2016 Will Be ‘Big Year’ For US Marijuana Law

There have been plenty of success stories for marijuana in the United States this year. More and more states loosen their laws to allow for medical use. And, of course, there have been plenty of studies to reinforce its abilities as a drug that can help sufferers of cancer and other illnesses. But, according to several recent reports, there is a lot more to come during 2016.


According to an article in Forbes.com, the successes will focus on one salient fact. Legalization at Federal level will be a major point in the presidential election. The CARERS Act will see Congress complete a piece of legislation that will allow all states to legalize marijuana. The plan is to change the classification of marijuana to a schedule II drug. This will allow banks to start working with sellers and growers, and take away any barriers to research.

There are plenty of other bills likely to pass through Congress, too – all of which help move the country forward on this hot topic. There will be legislation to offer protection to citizens of Native American reservations who grow and sell the drug. And, there will also be bills that offer pardons to groups of marijuana offenders.

The bills have support from some scientific and sociological studies that have been released during 2015. According to the JAMA Psychiatry journal, use of marijuana has more than doubled between 2001 and 2013. This is thanks to the changes in drug laws and more relaxed attitudes to consumption. Another report suggests that almost 6% of college students smoke marijuana almost every day. That’s a  larger percentage than those that smoke cigarettes daily.

New research into the health benefits of the drug has also shone a new light on the medical use of marijuana. The University of Bristol in the United Kingdom – where the drug is still illegal – came to a positive conclusion. According to the British researchers, medical marijuana can offer pain relief for many conditions. These include muscle spasms, cancer-related pain, and pain from conditions such as multiple sclerosis.

However, there have also been studies that have shown a negative impact on marijuana consumption. Namely, in the brains of younger people. First of all, there are more cases of young children suffering from accidental exposure to the drug than ever before. Children younger than three have gotten hold of their parents stash, and eaten them. Either in solid form or marijuana cookies and brownies. Many states do not allow marijuana sold in food form, but there are several that do, including Colorado, Washington, and Alaska.

More research into marijuana and the teenage brain has also come to a worrying conclusion. A report in the JAMA Psychiatry journal, again, compared brain scans of teenage boys. Some had smoked pot, others had not, and there were some interesting results. According to the results, teenage pot smokers are more likely to suffer from thinning cortexes. This might affect brain development at this young age. However, given that the legal age to buy and consume pot in all states is 21, it seems that this base is covered by current regulation. The problems will arise, of course, when under-age kids get hold of marijuana products via the black market.

The dangers of marijuana have been overblown for some time, however – as most people already know. A report in Live Science earlier this year makes for interesting reading. Marijuana is 100 times safer than everyone’s favorite drug of choice, alcohol. Nicotine, heroin, and cocaine are also much more dangerous to the human body and brain than pot.

However, despite the changes and relaxation of many marijuana laws in the country, there are still question marks.
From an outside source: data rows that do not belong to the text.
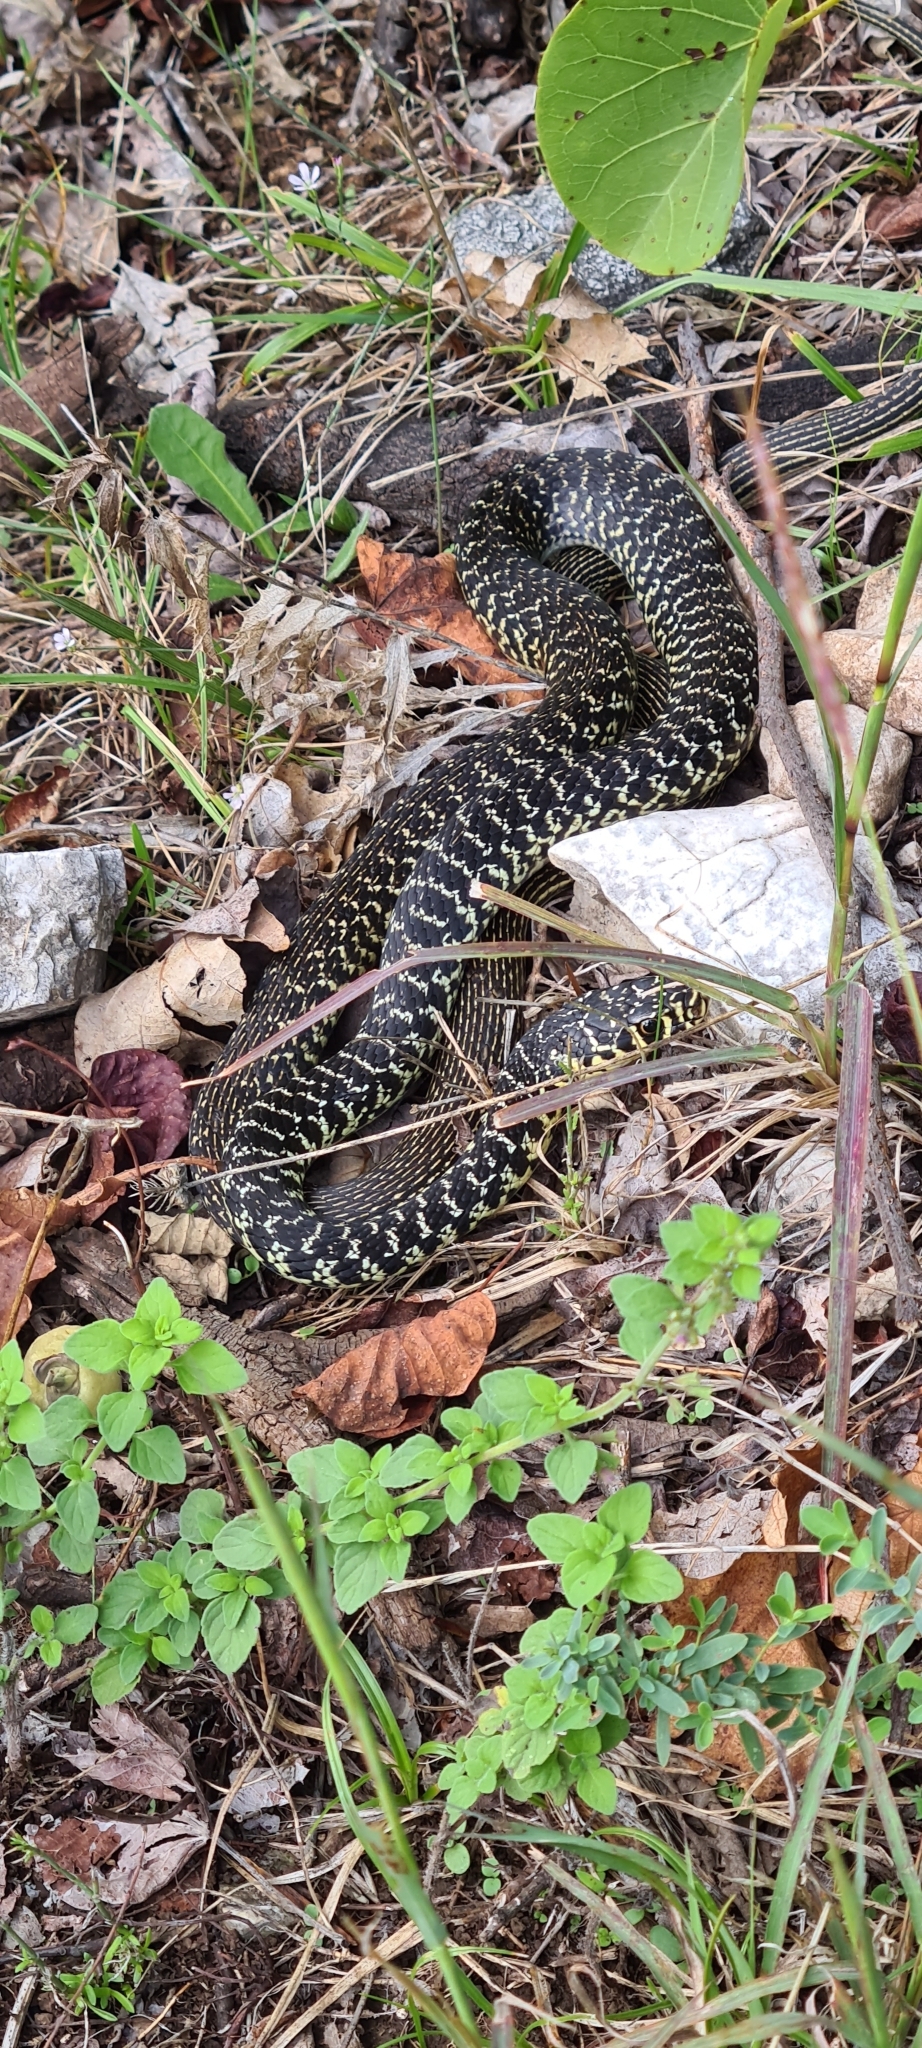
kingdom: Animalia
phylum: Chordata
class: Squamata
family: Colubridae
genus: Hierophis
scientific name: Hierophis viridiflavus
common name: Green whip snake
Take California, for example – the trailblazer state when it comes to legalization of pot. According to the LA Times, in the year since laws were lifted at a federal level, there are still plenty of raids taking place, in particular, counties. While the number of raids has fallen, there are many cases of federal prosecutors taking action in court. The landscape is certainly a murky one. And, this shows the need for a more thorough investigation at the national level to see if those at the top of the tree can finally agree on a course of action.

However, the United States is slowly catching up with some of the most progressive countries in the world when it comes to legalization. In most countries, of course, it is still a legal offense. But, in others, there is more relaxation about using pot for medical – and recreational – purposes.

Possession of small amounts of marijuana is legal in several countries. These include Bangladesh, Colombia, Spain, and Uruguay. However, in countries such as Portugal, Mexico, Italy and India, pot is decriminalized for personal use. Medical marijuana is also legal in Germany if you have permission from the Federal Institute for Drugs and Medical Devices.

There’s no doubt that the worldwide push for marijuana legalization is having an effect. In the United States alone, Arizona, California, Maine. Massachusetts, Michigan, and Nevada are expected to implement initiatives during 2016. And, there is a surge of public opinion in Missouri, Wyoming, Montana, and Mississippi that could see changes in the next few years. And, plenty of other countries around the world are considering changing their laws, too. Head over to The Cheat Sheet for a list of ten counties picking up the flag for relaxation in marijuana law.

So, there is plenty going on in the world – and the United States – that could add up to a big year for marijuana advocates. While most laws will introduce relaxation for medical marijuana, it’s the effects of the possession that will be felt the most. That’s a lot of places freed up from the nation’s prisons, and more space to keep criminals that do harm people. Marijuana lovers have a long way to go, of course. But, it seems that 2016 will go a long way in taking a step in the right direction.